One of the readers of a previous post drew attention to a Palestine Exploration Fund (PEF) photograph of the lintel of Barclay’s Gate. In the caption, we are taken to task for publishing an incorrect interpretation of the lintel in BAR XV No.6, pages 23-42.
We wrote the following comment below this photograph:
The incorrect black outline on the photograph on p. 28 of the BAR issue was unfortunately added by the editors and not by ourselves. For the correct drawings of the lintel of Barclay’s Gate, see our book The Quest, Revealing the Temple Mount in Jerusalem, pp. 26, 28.
Whoever put up this caption didn’t look carefully at the drawing next to the photograph in the BAR issue, where the lintel is drawn correctly.
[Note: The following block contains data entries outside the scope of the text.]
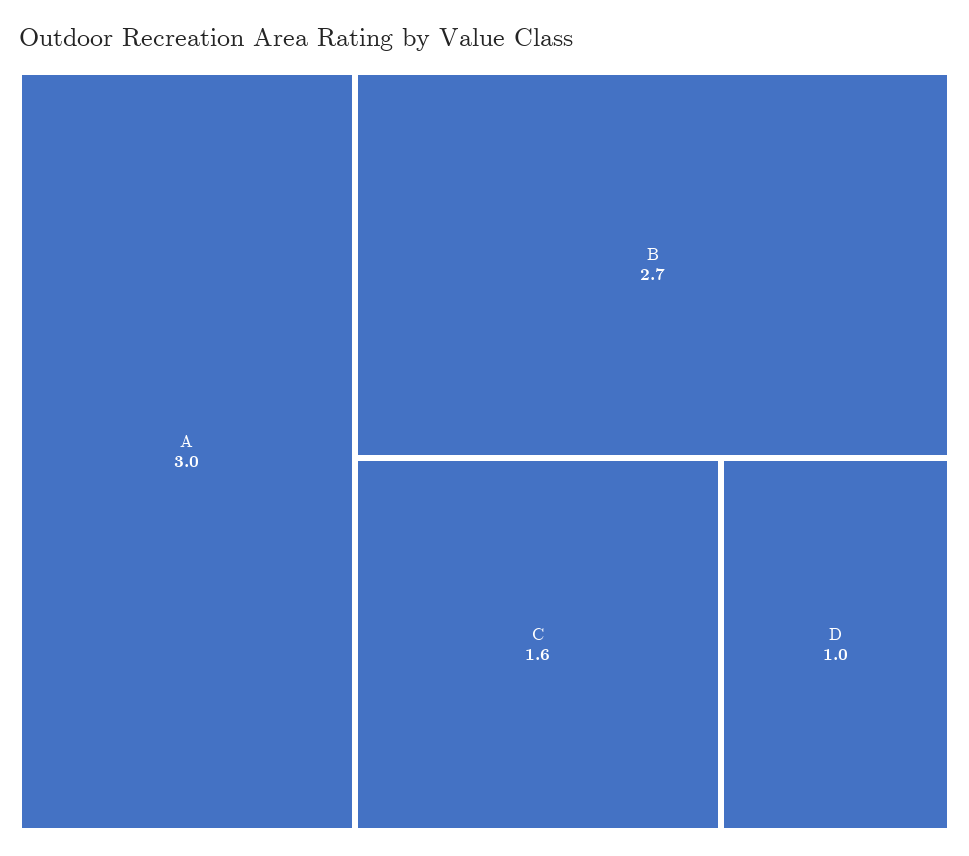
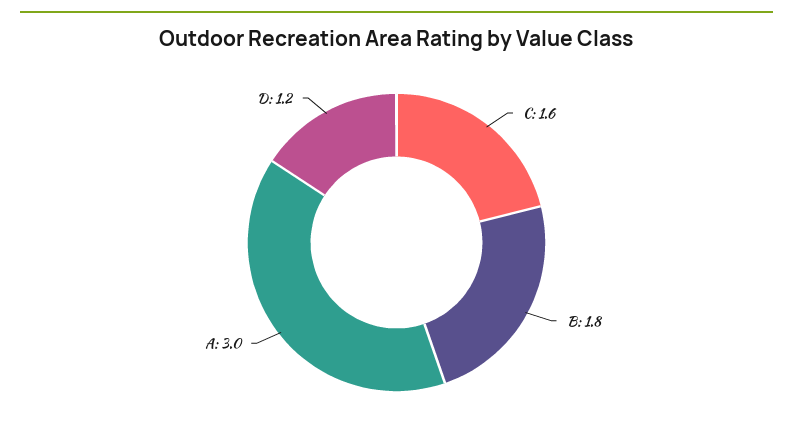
B: 2.7 -> 1.8
D: 1 -> 1.2

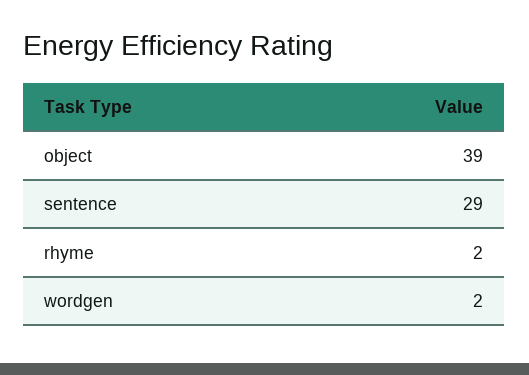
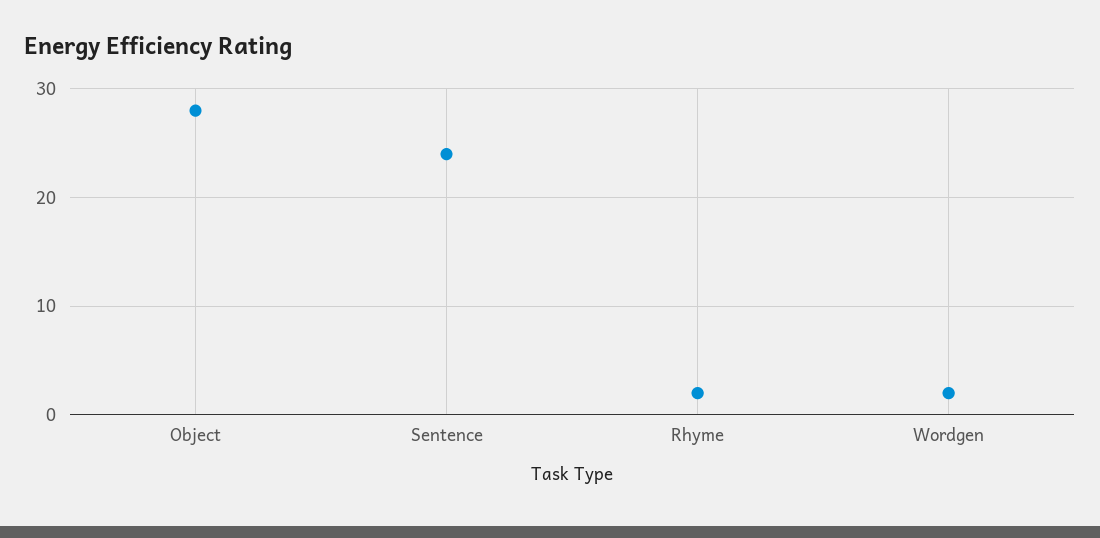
object: 39 -> 28
sentence: 29 -> 24

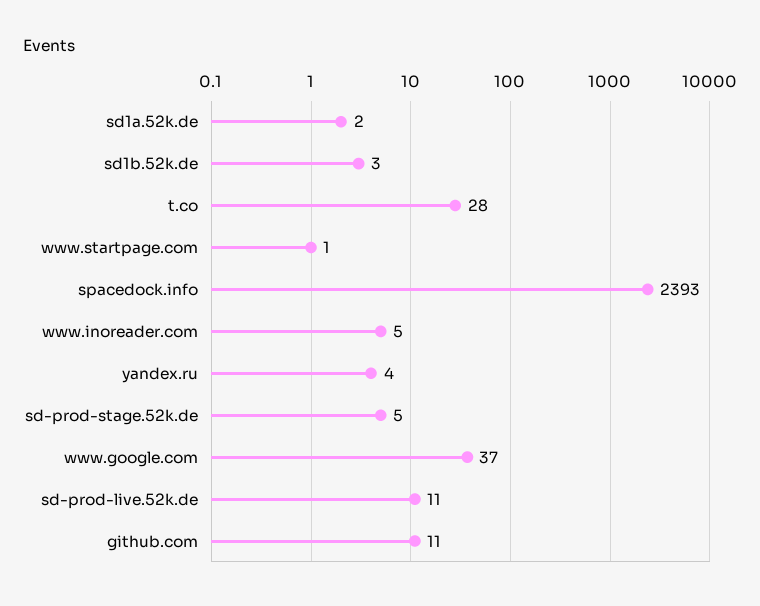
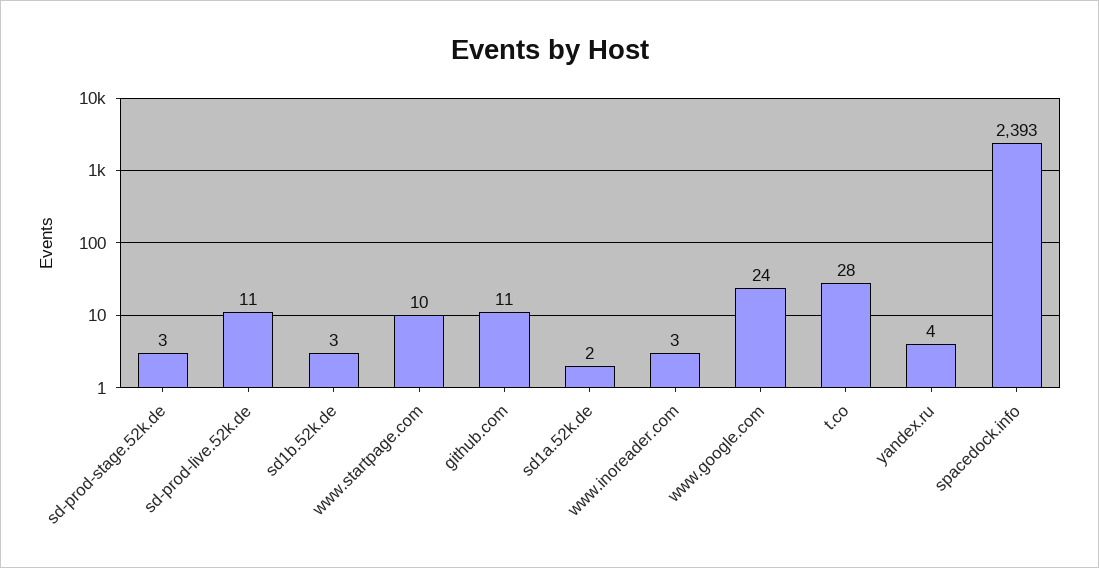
www.startpage.com: 1 -> 10
www.inoreader.com: 5 -> 3
sd-prod-stage.52k.de: 5 -> 3
www.google.com: 37 -> 24

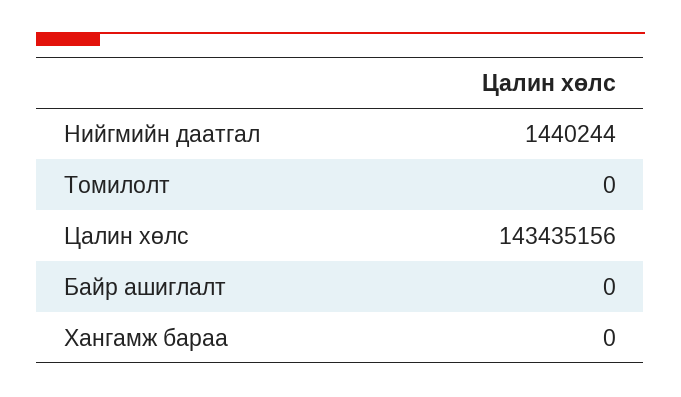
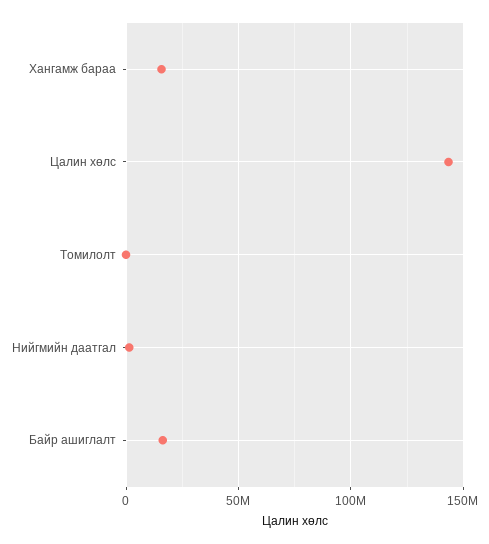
Байр ашиглалт: 0 -> 15000000
Хангамж бараа: 0 -> 15000000

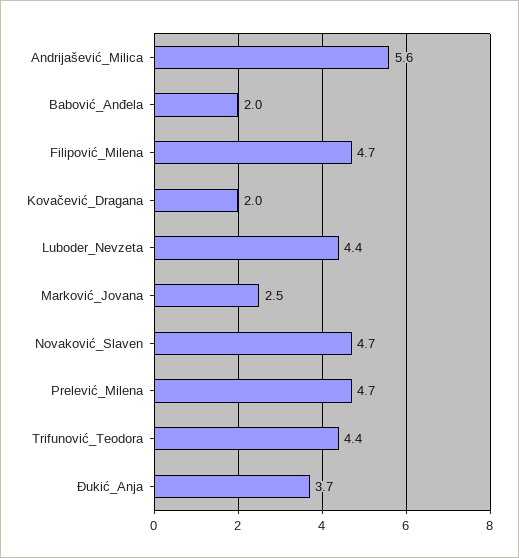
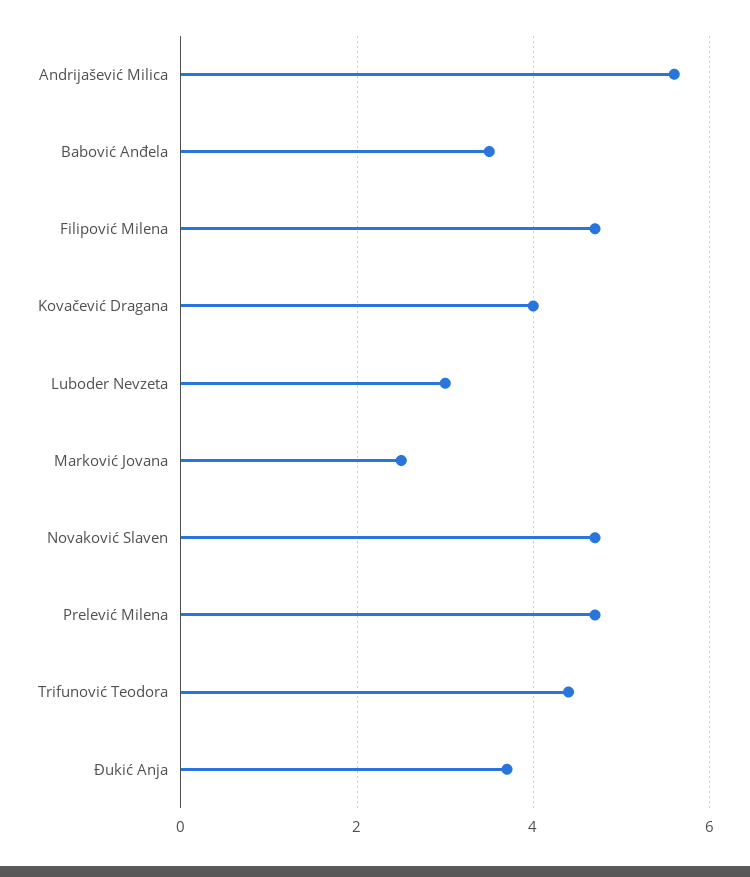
Babović_Anđela: 2 -> 3.5
Kovačević_Dragana: 2 -> 4
Luboder_Nevzeta: 4.4 -> 3

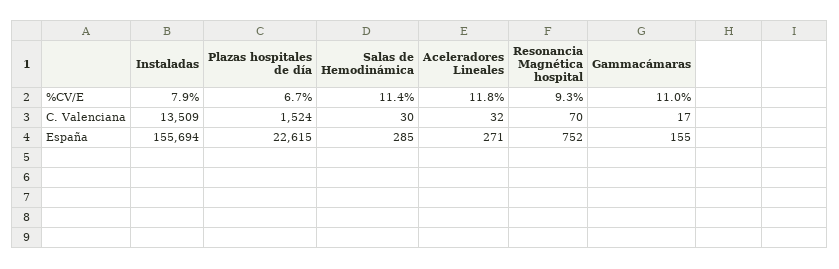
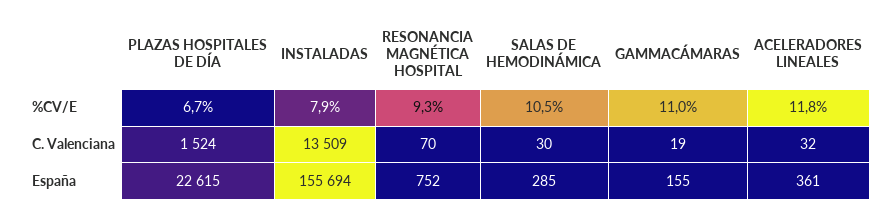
Salas de Hemodinámica, %CV/E: 11.4 -> 10.5
Gammacámaras, C. Valenciana: 17 -> 19
Aceleradores Lineales, España: 271 -> 361

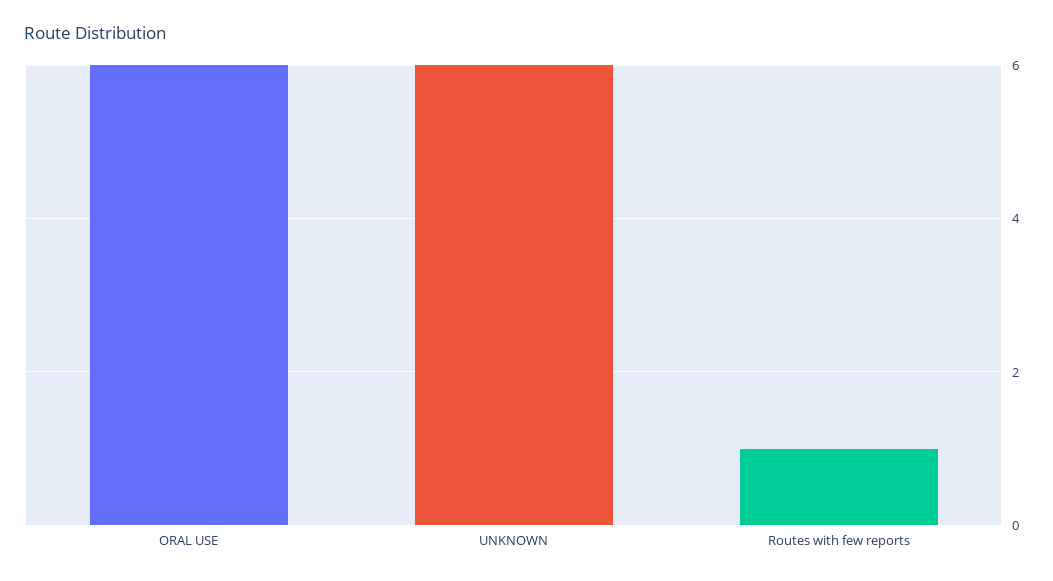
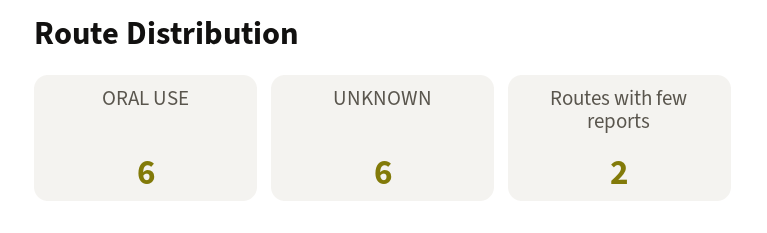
Routes with few reports: 1 -> 2

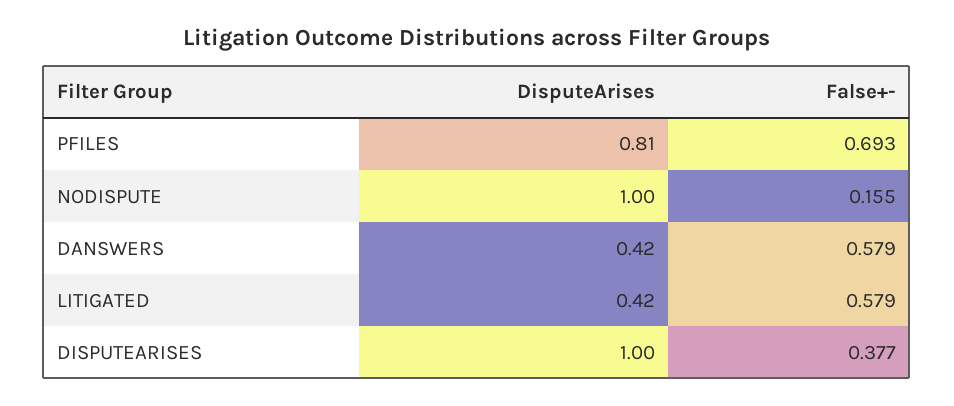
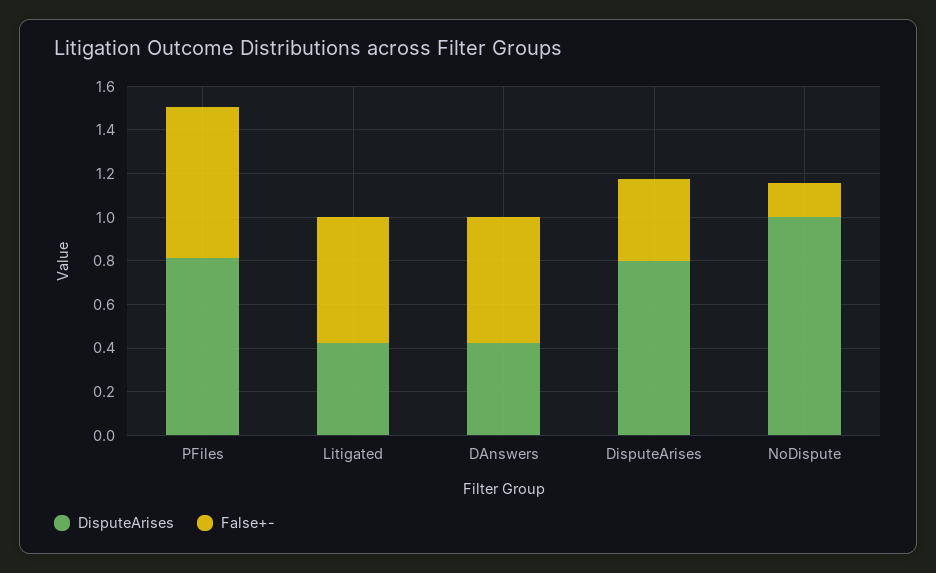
DisputeArises, DISPUTEARISES: 1 -> 0.8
Barclay’s Gate is one of the four gates in the Western Wall of the Herodian Temple Mount:
This study drawing shows the depth of the original gate, which is still buried underground:
This close-up photograph shows that the projection on the left side of the lintel is not very sizeable:
A central part of the lintel can be seen in the small room where women pray:
Here is a view of the same lintel from inside the Temple Mount:
Barclay’s Gate is one of the two lower gates in the Western Wall, the other is Warren’s Gate. Both these gates had internal passageways with steps by which one could ascend to the Temple Mount. This reconstruction drawing shows how Barclay’s Gate worked in the Second Temple period:
If the new plans for the Western Wall plaza were carried out, the full size of this gate would be visible to all.